Re: Sure: Bug with Encoding: \x80 \x81 ...
Thanks Mark,
>What character encoding is your connection set to use?
URL parameters do not play any role: it happens with and without
useUnicode=true&characterEncoding=UTF-8
(see another post
http://forums.mysql.com/read.php?39,154822,154822#msg-154822 - why do you need that?)
>What character encoding is your table and/or columns in the table?
utf8
[SHOW VARIABLES LIKE 'character_set%';] shows correct 'utf8' for all server, client, etc. (except binary file of course)
It is very strange reply from Server (with utf8 encoding): '\x80\x81'; looks like JDBC<->MySQL uses ASCII-encoded text. utf8-Euro-Sign can't be encoded as \x80. It MUST BE \x20AC instead...
>Please note that default-character-set is deprecated
I do not use it.

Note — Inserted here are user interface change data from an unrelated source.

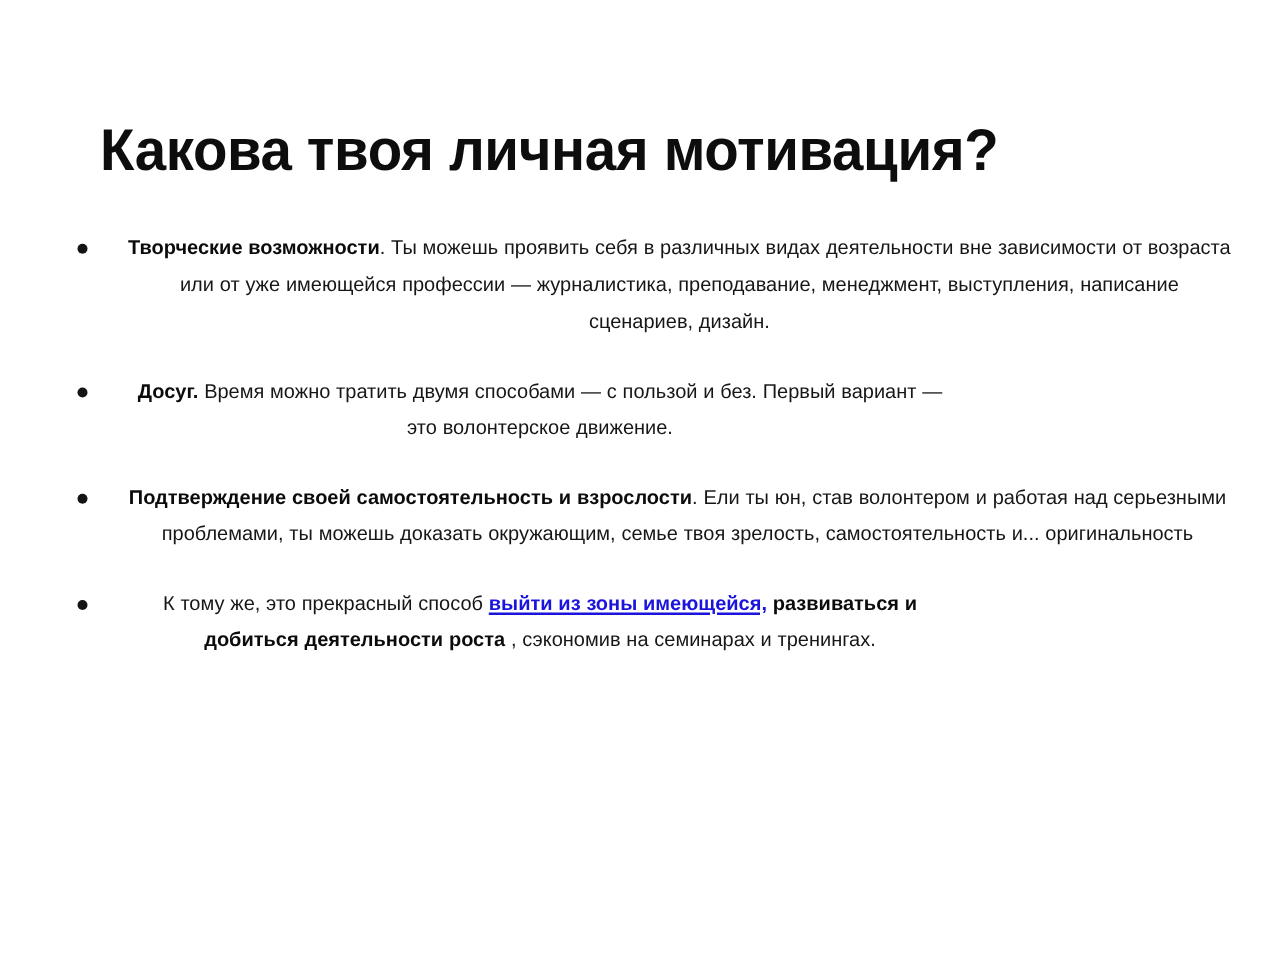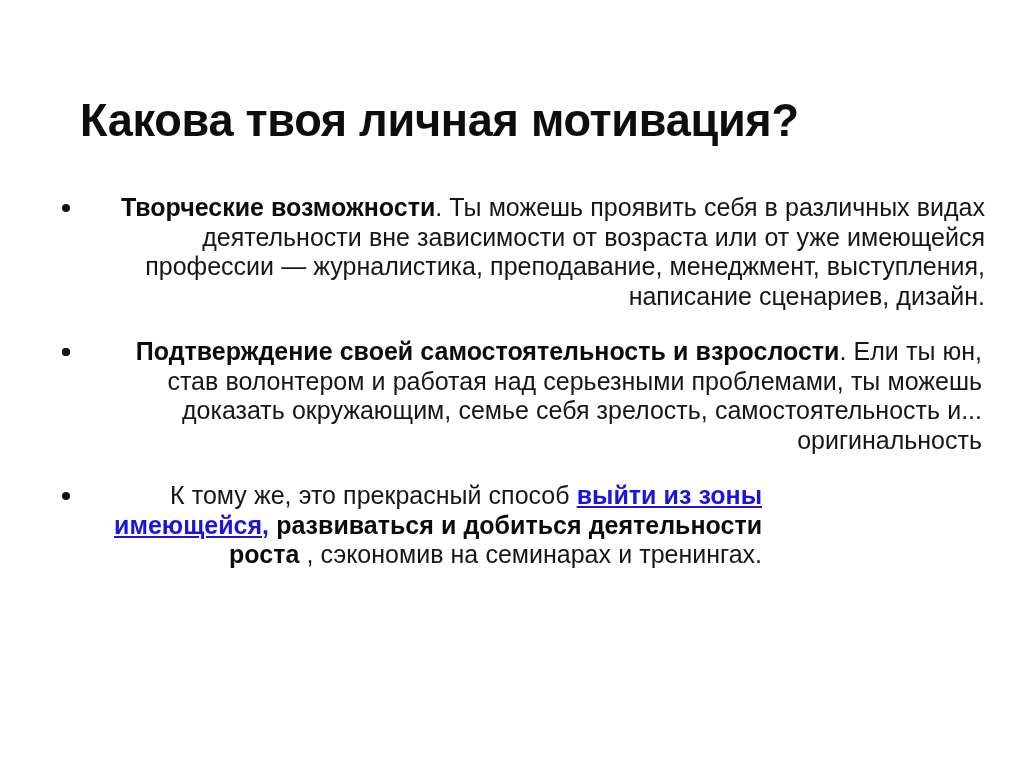"Творческие возможности. Ты можешь" .bullet-text { font-size: 25px -> 16px; text-align: right -> center }
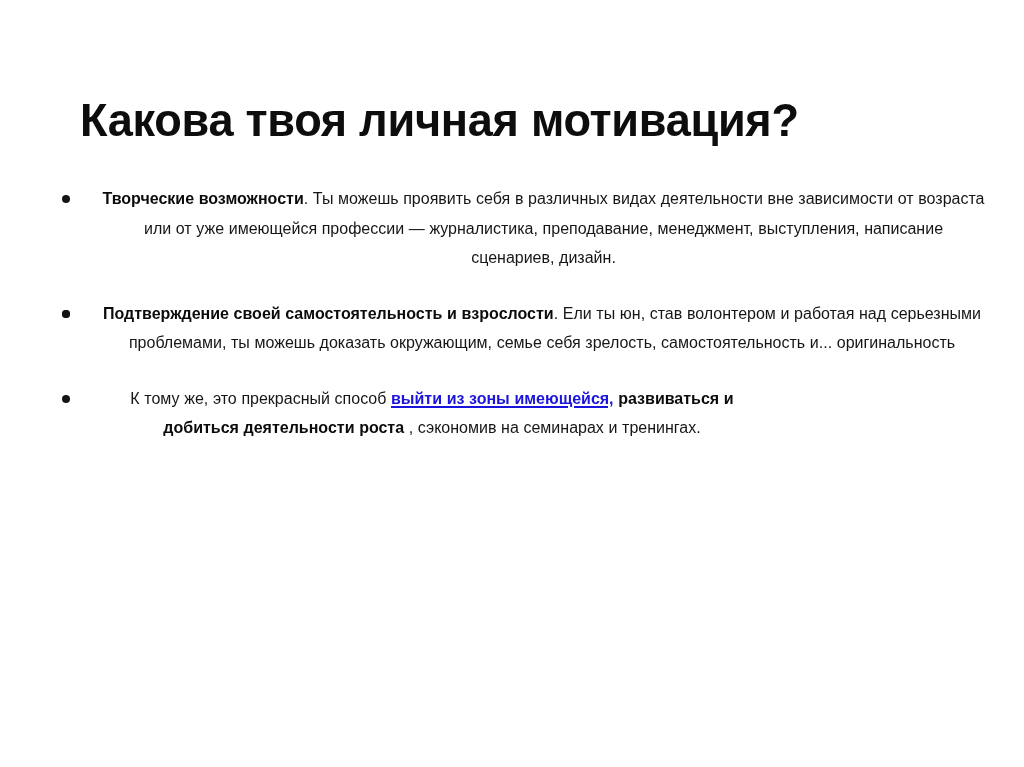"Досуг. Время можно тратить двумя" p.bullet-text { html: none -> <p><span>Досуг.</span><span> Время можно тратить двумя способами — с пользой и без. Первый вариант — это волонтерское движение.</span></p> }
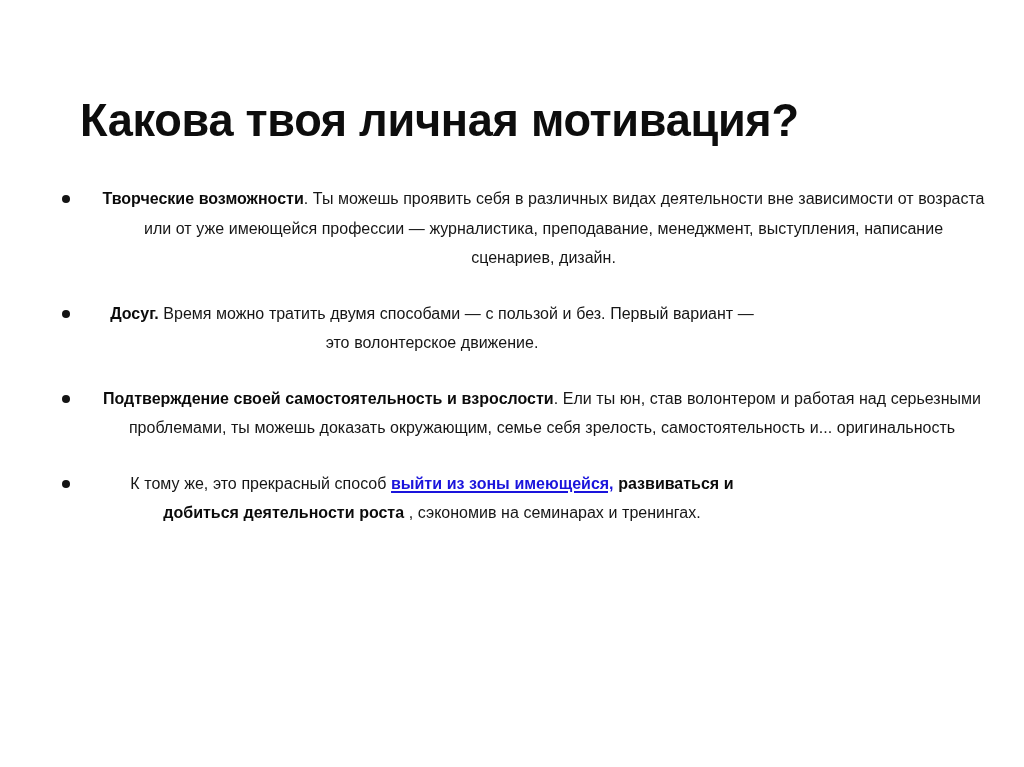". Ели ты юн, став" span { text: себя -> твоя }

I use single character-set-server=utf8 and it sets default utf8 to all the rest parameters.
I noticed same kind of errors happen with PHP clients... It's probably not JDBC related, but I don't know where happens the conversion between Java String and MySQL utf8... At least, JDBC driver could replace such characters with specifically designed symbol "Reverse Question Mark" before sending it to a server.
Temporary workaround: I'll use BLOB instead of TEXT, and I'll serialize Java String as a byte array (and probably additional field with encoding scheme).
The problem is very rare... I parsed and stored in a database millions of web pages, and a few have such bytes... It didn't happen with VARCHAR yet.